The art installation focuses on Utah birds and ecosystems, part of the fourth grade science curriculum, Goldbogen said. Before undertaking the project, the elementary and college groups visited the Ogden Nature Center to learn about birds and ecosystems.

Fourth graders worked in pairs to design and create faux stained glass pieces depicting individual birds on 15-inch circles, with more than 30 birds species, all native to Utah, represented, Goldbogen said.

“We didn’t know if they were going to be able to … jump in and create something that would be recognizable and … work with the materials, but they did. They all did,” Goldbogden said. “And when you look at the pieces, they’re just beautiful, and each one is so different.”

College students in Weber State’s honors course, called Artsbridge, created large rectangular panels of faux stained glass depicting the birds’ major ecosystems — the forest, wetlands and desert.

“They designed the content and the layout,” Goldbogen said, about both the fourth graders and college students. “It wasn’t like a color by numbers situation. They really did have artistic license to create either the bird they envisioned or the ecosystem.”

Students in the honors course represent majors across campus, Goldbogen said. There was only one art major in the course. The group’s project with James Madison is the culmination of a semester spent learning about community art, including murals throughout the Ogden area.

Though the college students and elementary students worked together on the project, they never actually met because the Weber State honors course was held in the evenings.

To solve that problem, college students became pen pals with the students, writing them letters that became part of the students’ reading comprehension learning as they created art based on what their college pen pals wrote about.

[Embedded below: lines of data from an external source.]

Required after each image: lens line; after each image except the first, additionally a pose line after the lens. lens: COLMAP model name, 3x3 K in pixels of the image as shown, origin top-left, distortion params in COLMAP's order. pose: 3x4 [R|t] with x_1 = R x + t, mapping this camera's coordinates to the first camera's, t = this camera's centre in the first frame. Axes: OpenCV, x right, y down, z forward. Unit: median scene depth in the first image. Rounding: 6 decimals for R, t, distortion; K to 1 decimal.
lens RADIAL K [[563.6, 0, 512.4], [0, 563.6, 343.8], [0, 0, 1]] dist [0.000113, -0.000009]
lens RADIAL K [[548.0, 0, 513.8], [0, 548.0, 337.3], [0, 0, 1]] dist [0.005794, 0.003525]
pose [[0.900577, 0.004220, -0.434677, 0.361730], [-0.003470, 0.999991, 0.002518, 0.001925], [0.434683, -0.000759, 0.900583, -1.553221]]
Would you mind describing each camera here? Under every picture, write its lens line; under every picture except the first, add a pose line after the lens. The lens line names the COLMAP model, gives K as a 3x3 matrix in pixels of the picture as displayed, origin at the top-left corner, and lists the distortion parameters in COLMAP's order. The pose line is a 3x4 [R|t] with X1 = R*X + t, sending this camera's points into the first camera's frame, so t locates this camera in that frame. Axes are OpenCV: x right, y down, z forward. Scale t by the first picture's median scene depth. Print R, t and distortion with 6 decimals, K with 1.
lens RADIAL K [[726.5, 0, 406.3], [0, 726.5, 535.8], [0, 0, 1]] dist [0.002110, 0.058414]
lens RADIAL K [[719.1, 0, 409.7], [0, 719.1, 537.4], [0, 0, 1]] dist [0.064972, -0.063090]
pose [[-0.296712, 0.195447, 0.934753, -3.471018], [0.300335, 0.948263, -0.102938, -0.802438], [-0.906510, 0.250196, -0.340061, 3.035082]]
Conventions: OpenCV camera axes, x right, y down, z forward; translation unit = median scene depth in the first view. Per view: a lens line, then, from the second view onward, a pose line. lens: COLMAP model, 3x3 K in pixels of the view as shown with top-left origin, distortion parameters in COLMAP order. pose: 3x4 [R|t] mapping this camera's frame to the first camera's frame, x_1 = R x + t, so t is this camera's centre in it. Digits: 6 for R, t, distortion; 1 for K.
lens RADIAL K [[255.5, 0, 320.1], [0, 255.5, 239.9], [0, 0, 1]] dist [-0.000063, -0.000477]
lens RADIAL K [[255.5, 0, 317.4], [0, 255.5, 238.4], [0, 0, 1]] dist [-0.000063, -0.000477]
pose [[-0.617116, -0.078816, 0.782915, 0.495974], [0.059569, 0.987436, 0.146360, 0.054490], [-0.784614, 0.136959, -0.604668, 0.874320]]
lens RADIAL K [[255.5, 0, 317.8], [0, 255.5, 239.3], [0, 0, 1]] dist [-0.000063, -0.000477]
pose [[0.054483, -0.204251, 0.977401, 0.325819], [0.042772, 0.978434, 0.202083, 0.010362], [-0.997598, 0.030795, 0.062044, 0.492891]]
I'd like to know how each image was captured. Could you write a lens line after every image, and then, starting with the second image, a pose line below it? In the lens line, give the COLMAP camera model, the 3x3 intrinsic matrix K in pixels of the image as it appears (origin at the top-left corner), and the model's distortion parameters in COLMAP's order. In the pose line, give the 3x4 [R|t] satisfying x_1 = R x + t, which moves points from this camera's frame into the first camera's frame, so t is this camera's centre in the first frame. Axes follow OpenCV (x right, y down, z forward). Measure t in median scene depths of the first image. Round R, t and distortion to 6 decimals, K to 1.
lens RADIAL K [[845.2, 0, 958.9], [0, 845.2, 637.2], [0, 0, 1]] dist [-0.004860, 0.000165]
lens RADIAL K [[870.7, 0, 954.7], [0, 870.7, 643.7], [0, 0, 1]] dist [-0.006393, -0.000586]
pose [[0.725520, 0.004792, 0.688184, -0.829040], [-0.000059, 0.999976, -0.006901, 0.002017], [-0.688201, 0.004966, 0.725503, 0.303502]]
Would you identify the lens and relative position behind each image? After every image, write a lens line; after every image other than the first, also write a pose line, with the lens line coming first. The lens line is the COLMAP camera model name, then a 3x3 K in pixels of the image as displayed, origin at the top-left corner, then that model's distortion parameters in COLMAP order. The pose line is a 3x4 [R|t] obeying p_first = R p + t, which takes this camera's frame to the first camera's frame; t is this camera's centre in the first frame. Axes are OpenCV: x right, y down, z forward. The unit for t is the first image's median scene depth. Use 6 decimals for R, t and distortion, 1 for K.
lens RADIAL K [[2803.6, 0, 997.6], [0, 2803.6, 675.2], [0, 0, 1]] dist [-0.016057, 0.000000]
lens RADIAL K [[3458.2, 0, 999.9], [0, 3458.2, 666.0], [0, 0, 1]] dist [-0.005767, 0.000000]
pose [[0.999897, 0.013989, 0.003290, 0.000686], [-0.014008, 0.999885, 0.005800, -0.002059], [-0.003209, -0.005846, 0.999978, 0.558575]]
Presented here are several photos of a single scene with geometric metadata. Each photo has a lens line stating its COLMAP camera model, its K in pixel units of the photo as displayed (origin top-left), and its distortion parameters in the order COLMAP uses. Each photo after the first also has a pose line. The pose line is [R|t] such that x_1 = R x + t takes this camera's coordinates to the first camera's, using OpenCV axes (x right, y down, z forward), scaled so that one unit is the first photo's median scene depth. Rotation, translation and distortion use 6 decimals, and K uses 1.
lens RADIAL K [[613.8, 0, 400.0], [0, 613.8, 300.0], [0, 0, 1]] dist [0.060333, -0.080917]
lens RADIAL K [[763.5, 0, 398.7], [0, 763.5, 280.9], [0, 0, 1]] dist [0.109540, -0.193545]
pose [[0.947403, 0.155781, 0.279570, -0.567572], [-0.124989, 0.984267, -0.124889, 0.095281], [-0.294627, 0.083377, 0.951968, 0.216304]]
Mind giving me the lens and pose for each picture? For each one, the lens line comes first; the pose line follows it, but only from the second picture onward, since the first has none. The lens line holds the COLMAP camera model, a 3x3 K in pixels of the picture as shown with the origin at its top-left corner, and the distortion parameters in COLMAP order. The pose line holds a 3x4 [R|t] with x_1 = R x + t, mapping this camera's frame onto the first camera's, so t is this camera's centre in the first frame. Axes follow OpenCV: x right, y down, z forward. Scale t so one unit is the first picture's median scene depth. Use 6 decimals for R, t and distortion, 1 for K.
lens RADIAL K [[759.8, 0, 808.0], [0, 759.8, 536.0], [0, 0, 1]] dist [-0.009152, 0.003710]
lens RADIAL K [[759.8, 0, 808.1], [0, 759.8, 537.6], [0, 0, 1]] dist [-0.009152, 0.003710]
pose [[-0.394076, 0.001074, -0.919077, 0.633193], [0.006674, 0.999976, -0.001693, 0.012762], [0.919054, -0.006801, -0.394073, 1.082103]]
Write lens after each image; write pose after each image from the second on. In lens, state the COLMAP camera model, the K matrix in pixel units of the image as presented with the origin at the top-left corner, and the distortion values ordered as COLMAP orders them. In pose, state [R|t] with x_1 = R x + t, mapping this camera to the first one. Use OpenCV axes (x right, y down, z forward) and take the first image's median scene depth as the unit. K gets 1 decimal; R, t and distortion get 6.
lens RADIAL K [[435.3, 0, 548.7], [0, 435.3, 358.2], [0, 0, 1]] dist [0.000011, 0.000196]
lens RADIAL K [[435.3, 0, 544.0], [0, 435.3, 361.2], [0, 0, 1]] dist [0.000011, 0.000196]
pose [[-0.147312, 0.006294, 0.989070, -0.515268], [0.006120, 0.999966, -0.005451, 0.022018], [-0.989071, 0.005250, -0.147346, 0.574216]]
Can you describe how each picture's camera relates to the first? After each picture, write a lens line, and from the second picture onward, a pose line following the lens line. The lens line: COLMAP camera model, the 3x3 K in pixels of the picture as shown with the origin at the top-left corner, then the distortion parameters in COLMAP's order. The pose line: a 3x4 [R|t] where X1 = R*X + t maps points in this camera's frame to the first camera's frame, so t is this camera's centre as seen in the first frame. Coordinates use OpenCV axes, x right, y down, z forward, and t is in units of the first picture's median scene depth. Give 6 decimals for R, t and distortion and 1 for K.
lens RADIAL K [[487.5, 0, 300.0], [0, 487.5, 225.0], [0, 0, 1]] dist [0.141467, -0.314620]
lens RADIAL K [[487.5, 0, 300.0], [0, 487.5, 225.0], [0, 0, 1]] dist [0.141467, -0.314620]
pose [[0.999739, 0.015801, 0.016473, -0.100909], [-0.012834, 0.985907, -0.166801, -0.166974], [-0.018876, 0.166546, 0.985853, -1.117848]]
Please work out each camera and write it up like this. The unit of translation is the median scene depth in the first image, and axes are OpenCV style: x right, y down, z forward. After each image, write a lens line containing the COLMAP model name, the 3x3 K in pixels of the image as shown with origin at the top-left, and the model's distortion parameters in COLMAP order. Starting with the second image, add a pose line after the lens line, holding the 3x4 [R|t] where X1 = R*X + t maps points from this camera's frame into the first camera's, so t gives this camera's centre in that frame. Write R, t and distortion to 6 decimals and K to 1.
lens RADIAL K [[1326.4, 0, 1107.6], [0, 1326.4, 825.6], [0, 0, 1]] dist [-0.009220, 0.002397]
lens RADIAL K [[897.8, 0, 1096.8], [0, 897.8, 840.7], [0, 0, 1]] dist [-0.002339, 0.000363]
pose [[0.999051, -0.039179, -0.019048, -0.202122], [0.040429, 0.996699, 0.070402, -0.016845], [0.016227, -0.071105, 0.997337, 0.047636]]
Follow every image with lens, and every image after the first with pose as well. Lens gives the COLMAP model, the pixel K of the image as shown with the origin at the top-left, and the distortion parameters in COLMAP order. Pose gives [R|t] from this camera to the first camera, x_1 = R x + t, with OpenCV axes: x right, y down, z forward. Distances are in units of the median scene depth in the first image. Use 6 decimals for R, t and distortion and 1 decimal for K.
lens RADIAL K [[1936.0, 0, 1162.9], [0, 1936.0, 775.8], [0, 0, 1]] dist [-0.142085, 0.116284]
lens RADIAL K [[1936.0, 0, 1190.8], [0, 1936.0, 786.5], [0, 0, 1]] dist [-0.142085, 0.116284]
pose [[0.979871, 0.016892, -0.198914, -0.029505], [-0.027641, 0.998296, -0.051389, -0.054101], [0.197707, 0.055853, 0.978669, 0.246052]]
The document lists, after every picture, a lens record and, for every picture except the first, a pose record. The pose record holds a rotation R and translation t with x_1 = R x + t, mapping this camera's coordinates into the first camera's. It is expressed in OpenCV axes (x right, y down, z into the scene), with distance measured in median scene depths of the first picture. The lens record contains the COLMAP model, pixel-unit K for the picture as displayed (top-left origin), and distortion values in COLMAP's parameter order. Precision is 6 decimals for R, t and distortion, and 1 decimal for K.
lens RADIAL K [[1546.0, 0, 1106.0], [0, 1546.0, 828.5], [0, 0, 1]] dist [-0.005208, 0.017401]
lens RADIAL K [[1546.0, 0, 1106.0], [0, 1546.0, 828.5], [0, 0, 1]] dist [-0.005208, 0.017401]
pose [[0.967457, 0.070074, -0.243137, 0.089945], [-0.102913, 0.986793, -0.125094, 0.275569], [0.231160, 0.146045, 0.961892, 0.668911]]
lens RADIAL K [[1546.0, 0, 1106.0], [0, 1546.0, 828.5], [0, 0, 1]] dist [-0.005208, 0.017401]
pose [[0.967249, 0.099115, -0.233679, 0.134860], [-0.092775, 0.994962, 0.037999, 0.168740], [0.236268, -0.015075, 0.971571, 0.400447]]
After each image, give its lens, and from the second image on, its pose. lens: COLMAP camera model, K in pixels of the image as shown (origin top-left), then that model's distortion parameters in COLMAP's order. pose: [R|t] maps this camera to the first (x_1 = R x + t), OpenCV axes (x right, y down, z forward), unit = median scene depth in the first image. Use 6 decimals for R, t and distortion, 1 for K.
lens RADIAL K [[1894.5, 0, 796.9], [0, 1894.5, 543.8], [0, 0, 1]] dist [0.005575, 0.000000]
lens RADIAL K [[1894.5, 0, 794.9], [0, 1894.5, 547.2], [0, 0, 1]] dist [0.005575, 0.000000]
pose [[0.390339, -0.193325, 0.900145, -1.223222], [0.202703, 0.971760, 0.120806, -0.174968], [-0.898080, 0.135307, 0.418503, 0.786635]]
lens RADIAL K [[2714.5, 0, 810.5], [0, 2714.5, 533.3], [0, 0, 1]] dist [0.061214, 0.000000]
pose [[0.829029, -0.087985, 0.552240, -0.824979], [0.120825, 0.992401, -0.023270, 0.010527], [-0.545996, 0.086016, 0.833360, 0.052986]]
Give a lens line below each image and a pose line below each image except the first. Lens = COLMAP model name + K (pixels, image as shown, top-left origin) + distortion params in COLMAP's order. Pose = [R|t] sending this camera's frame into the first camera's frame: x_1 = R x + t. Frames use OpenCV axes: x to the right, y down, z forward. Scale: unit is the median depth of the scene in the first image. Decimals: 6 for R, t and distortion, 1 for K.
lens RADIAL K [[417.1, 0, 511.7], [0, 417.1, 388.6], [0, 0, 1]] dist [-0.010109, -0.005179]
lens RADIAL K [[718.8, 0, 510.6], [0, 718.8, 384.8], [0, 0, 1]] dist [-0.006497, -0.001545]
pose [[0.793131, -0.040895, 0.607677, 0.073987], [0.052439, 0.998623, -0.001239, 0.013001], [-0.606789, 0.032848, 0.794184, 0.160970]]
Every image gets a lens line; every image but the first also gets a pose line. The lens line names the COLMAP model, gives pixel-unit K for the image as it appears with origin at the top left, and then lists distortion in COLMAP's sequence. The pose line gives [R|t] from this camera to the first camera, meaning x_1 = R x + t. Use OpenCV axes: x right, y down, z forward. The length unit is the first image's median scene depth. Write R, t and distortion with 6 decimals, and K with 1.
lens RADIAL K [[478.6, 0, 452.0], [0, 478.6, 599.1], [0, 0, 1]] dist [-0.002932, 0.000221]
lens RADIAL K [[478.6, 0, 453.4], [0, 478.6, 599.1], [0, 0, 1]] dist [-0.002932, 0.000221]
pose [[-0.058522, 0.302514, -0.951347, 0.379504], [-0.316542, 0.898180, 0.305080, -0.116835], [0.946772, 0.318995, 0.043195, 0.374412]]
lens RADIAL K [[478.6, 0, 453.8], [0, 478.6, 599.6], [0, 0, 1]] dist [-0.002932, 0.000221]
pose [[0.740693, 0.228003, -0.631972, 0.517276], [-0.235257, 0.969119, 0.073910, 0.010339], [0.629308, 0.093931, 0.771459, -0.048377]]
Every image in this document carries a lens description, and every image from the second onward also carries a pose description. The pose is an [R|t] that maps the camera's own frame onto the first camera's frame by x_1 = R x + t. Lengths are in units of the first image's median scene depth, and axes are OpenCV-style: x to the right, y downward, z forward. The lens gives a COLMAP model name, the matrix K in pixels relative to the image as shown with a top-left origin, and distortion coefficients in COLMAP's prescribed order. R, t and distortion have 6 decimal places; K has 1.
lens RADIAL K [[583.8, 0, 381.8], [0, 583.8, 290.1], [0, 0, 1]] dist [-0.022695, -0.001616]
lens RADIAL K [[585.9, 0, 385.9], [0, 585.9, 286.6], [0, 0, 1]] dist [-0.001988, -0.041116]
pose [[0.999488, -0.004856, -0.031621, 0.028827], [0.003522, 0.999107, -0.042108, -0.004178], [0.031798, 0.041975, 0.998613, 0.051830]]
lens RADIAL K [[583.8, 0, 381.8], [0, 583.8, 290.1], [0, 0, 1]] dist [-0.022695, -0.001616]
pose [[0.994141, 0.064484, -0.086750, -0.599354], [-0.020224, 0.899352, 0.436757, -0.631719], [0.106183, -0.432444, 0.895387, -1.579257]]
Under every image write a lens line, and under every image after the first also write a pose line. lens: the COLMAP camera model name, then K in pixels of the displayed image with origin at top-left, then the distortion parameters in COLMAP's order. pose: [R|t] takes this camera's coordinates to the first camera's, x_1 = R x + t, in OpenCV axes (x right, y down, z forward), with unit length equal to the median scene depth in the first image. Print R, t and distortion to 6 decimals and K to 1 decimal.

The elementary and college-age pen pals got a chance to finally meet each other at the unveiling Wednesday.

Goldbogen and Roundy worked on the project with Brent Rhodes, the visual arts specialist at James Madison Elementary, a position made possible by the Beverly Taylor Sorenson Arts Learning Program. Rhodes delivers art instruction at the school throughout the school year, Goldbogen said. (The program has specialists at certain elementary schools across Utah. Four specialists are located in Ogden School District, with each visiting more than one school.)

Financial and in-kind support for the project was provided by the Hall Endowment for Community Outreach, Utah Division of Arts and Museums, Beverley Taylor Sorenson Arts Learning Program and Ogden Nature Center as well as Weber State’s Honors Program, Arts Learning Collaborative and Lindquist College of Arts and Humanities.